Das Kaffeewasser wird frei aus einem externen Behälter angesaugt. Da das System transportabel sein muss, kam ein Festwasseranschluss nicht in Frage.

An dieser Stelle ein kleiner Exkurs zur Wirkungsweise des Kaffee-PC-Automaten. Da das System über keinen Festwasseranschluss verfügt, wird Wasser aus einem externen Behälter von einer Pumpe frei angesaugt. Der Druck steigt damit maximal auf 5 Bar an, wie es auch anschaulich im Video zu sehen ist. Bei der Verwendung eines Festwasseranschlusses sind durchaus 10 Bar denkbar. Auch der Einsatz von dünneren Schläuchen bringt einen höheren Druck. Das Wasser kann im Kessel bis auf 96 Grad Celsius erwärmt werden - allerdings sind Temperaturen zwischen 80 und 84 Grad optimal für den Brühvorgang. Bei höherer Temperatur, was technisch gar kein Problem darstellt, verbrennt der Kaffee und schmeckt bitter. Gleichzeitig erfolgt für jede Tassen-Portion ein Mahlvorgang der Bohnen, die aus dem Vorratsbehälter bezogen werden. Nach dem Zusammenpressen des Kaffeepulvers wird das unter Druck stehende Wasser in die Brüheinheit geleitet, so dass der fertige Kaffee ausfließen kann. Während des Brühens ermittelten wir eine Leistungsaufnahme von knapp 3.000 Watt, so dass die elektrische Absicherung grenzwertig war.

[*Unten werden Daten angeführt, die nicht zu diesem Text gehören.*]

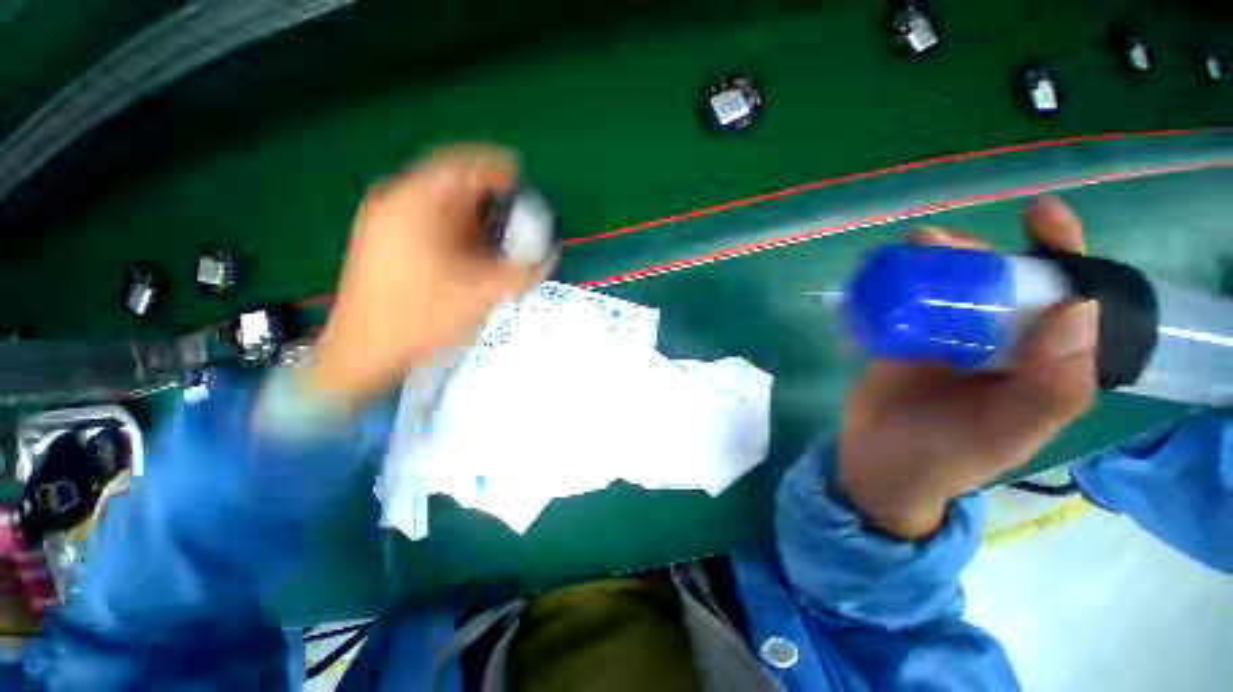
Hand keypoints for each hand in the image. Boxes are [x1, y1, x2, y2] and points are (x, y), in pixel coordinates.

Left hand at [309, 144, 547, 407]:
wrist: (363, 352)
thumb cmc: (419, 319)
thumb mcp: (480, 295)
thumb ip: (521, 274)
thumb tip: (549, 257)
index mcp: (414, 205)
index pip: (460, 166)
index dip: (495, 167)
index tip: (522, 179)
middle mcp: (396, 203)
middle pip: (452, 185)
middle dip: (489, 199)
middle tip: (519, 217)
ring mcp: (387, 221)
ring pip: (442, 205)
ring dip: (475, 218)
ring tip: (501, 239)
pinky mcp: (386, 240)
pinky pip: (431, 222)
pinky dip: (458, 231)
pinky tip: (474, 254)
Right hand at [838, 196, 1098, 538]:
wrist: (878, 465)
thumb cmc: (945, 458)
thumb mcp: (1004, 435)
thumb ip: (1050, 387)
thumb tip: (1078, 307)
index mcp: (1042, 363)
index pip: (1067, 299)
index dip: (1061, 254)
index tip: (1038, 216)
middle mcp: (1001, 344)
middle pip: (1001, 283)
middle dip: (979, 254)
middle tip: (939, 243)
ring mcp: (949, 340)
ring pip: (952, 288)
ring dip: (935, 263)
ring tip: (910, 250)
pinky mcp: (905, 341)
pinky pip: (908, 304)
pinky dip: (899, 283)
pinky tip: (884, 274)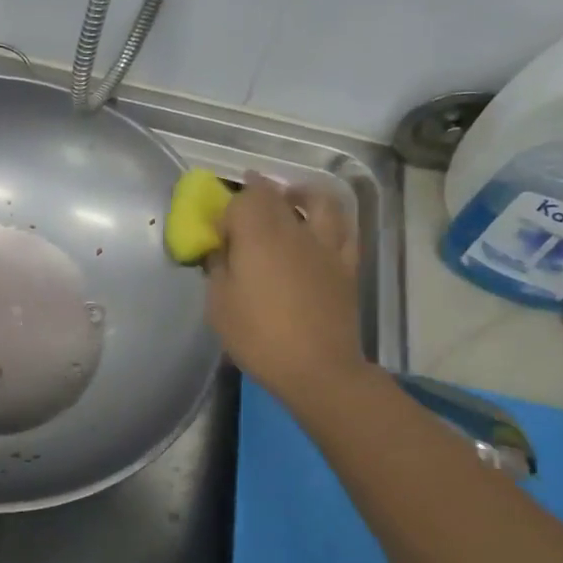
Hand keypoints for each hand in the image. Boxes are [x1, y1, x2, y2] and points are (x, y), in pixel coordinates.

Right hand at [206, 174, 367, 400]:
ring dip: (301, 194)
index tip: (217, 232)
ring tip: (289, 198)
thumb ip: (217, 268)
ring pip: (319, 201)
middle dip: (256, 194)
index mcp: (258, 236)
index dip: (227, 209)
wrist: (318, 369)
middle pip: (276, 194)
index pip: (242, 199)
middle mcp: (294, 230)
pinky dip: (330, 219)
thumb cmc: (258, 337)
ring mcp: (325, 246)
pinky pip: (344, 229)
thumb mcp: (219, 304)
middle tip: (243, 207)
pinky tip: (320, 226)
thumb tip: (220, 250)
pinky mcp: (346, 265)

Das System von René G. ist so konfiguriert, dass sich acht verschiedene Produkte frei programmieren lassen. Justierbar sind dabei Kaffeemenge, Wassermenge, Anpressdruck und Vorbrühen durch Anfeuchtung des Kaffees.

Dort wo sich sonst die Laufwerksschächte befinden ist der Behälter für den Kaffeesatz untergebracht.